**EXERCISE DESCRIPTION:** Transcribe the listing below only from the line with "the standard terms" up to and including the line with "PROVISION OF ADVICE, INFORMATION, VALUATION".

**SUPPLIED RECORDS:**
------------------------------------

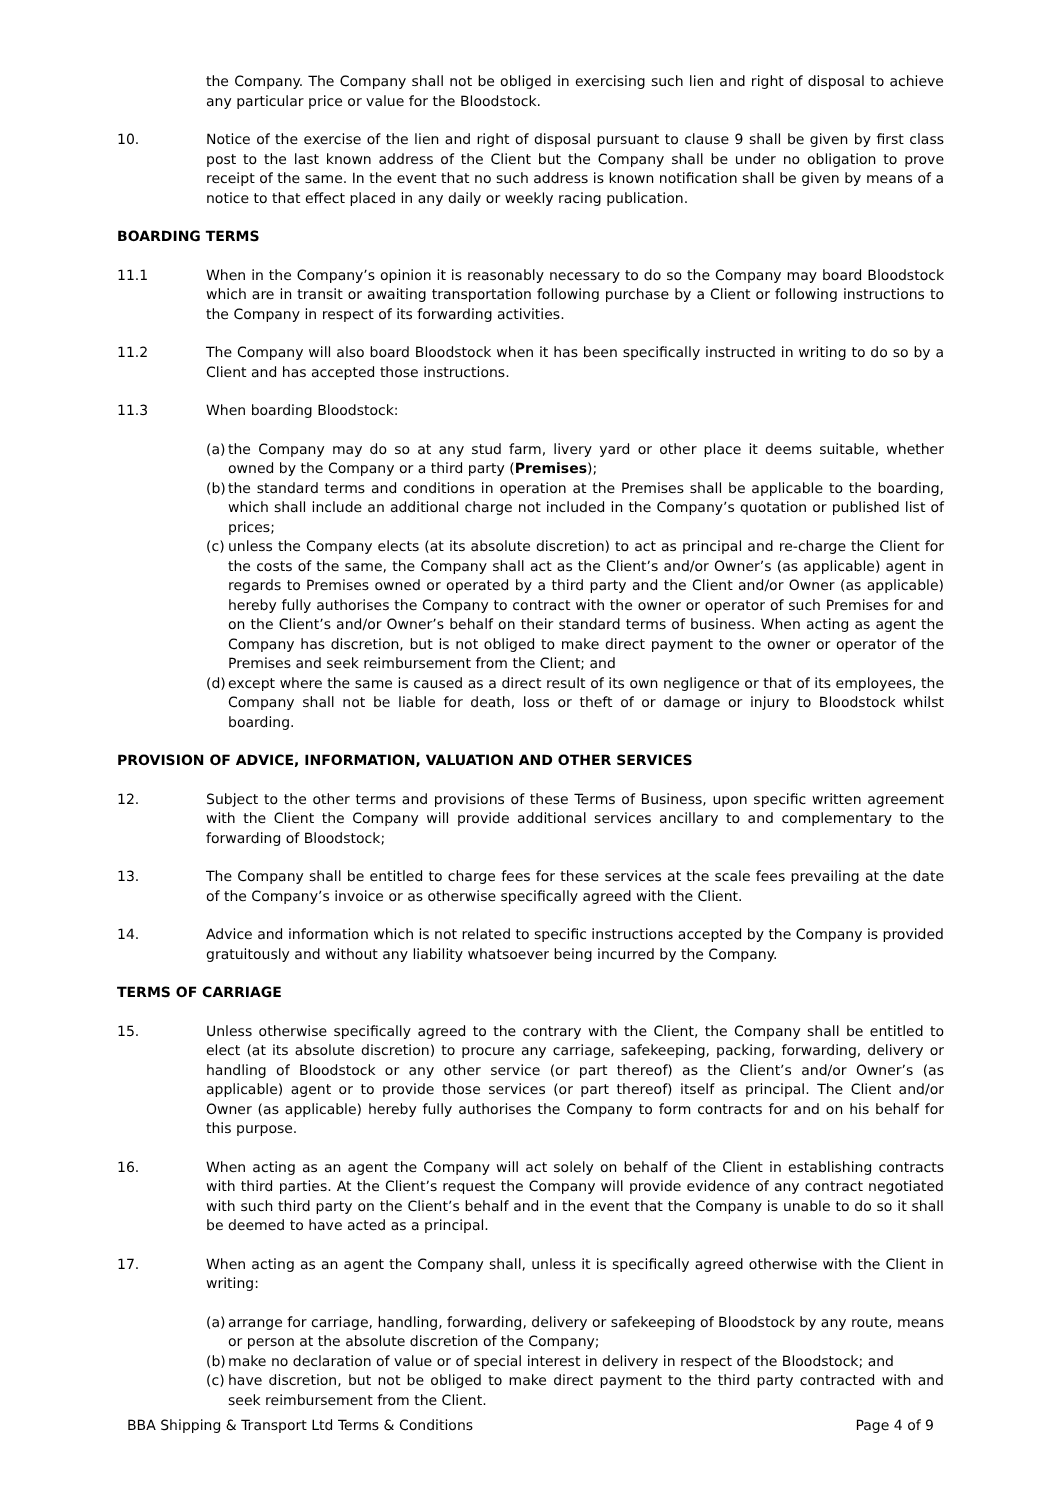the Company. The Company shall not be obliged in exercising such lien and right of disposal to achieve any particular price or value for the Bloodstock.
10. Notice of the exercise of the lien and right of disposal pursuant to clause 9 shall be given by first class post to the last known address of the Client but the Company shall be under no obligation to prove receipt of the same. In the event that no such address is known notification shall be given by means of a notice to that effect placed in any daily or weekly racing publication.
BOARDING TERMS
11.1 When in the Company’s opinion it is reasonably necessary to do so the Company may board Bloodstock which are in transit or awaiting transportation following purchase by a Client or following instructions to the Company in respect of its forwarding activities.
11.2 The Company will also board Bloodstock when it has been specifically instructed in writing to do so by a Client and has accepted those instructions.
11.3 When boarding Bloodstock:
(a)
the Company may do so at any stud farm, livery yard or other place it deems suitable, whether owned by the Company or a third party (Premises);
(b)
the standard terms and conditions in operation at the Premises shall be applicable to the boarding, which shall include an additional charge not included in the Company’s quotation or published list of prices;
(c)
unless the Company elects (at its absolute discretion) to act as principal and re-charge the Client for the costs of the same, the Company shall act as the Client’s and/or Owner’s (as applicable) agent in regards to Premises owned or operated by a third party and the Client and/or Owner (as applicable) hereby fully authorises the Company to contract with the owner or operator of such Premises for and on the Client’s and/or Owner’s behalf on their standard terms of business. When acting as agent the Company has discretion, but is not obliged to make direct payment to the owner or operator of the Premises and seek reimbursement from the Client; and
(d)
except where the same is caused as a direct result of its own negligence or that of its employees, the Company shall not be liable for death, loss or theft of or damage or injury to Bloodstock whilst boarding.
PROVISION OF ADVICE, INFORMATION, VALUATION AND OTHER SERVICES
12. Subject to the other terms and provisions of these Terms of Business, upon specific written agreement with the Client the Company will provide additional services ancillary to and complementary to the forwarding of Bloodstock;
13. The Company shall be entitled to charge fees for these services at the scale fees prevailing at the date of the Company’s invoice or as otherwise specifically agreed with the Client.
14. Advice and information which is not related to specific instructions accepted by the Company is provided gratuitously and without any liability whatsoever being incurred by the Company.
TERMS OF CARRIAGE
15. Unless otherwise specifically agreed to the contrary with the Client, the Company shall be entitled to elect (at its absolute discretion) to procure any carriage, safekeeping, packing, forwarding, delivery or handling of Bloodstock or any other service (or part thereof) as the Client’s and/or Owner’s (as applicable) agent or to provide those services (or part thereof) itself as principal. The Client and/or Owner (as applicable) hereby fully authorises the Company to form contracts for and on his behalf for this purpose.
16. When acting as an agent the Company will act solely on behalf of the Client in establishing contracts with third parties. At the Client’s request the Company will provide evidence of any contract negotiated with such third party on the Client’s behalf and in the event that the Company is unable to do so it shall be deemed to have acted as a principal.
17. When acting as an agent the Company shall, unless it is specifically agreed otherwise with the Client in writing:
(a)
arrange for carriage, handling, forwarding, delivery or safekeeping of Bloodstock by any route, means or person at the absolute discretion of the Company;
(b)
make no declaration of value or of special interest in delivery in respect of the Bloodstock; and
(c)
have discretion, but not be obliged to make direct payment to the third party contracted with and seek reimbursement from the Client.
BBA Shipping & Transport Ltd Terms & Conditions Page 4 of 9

------------------------------------

**RESPONSE TO THIS TASK:**
the standard terms and conditions in operation at the Premises shall be applicable to the boarding, which shall include an additional charge not included in the Company’s quotation or published list of prices;
(c)
unless the Company elects (at its absolute discretion) to act as principal and re-charge the Client for the costs of the same, the Company shall act as the Client’s and/or Owner’s (as applicable) agent in regards to Premises owned or operated by a third party and the Client and/or Owner (as applicable) hereby fully authorises the Company to contract with the owner or operator of such Premises for and on the Client’s and/or Owner’s behalf on their standard terms of business. When acting as agent the Company has discretion, but is not obliged to make direct payment to the owner or operator of the Premises and seek reimbursement from the Client; and
(d)
except where the same is caused as a direct result of its own negligence or that of its employees, the Company shall not be liable for death, loss or theft of or damage or injury to Bloodstock whilst boarding.
PROVISION OF ADVICE, INFORMATION, VALUATION AND OTHER SERVICES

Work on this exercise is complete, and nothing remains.